→ **Your goal**: Beginning at the line that contains "j, że możesz", write out each remaining line of the entries below exactly as it stands.

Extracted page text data
○ ○ ○ ○ ○
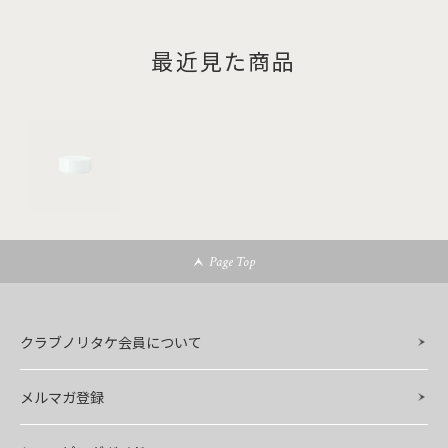
最近見た商品
Page Top
クラブノリタケ会員について
メルマガ登録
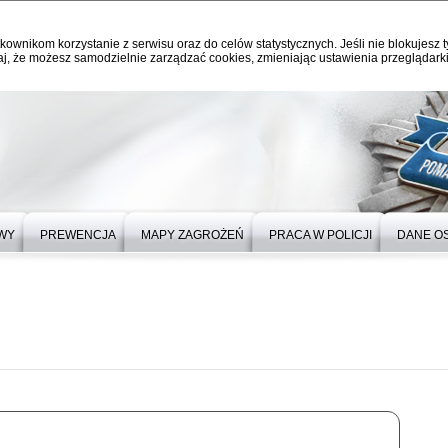
kownikom korzystanie z serwisu oraz do celów statystycznych. Jeśli nie blokujesz t
j, że możesz samodzielnie zarządzać cookies, zmieniając ustawienia przeglądarki
WY
PREWENCJA
MAPY ZAGROŻEŃ
PRACA W POLICJI
DANE O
○ ○ ○ ○ ○
→ **Task response**:
j, że możesz samodzielnie zarządzać cookies, zmieniając ustawienia przeglądarki
WY
PREWENCJA
MAPY ZAGROŻEŃ
PRACA W POLICJI
DANE O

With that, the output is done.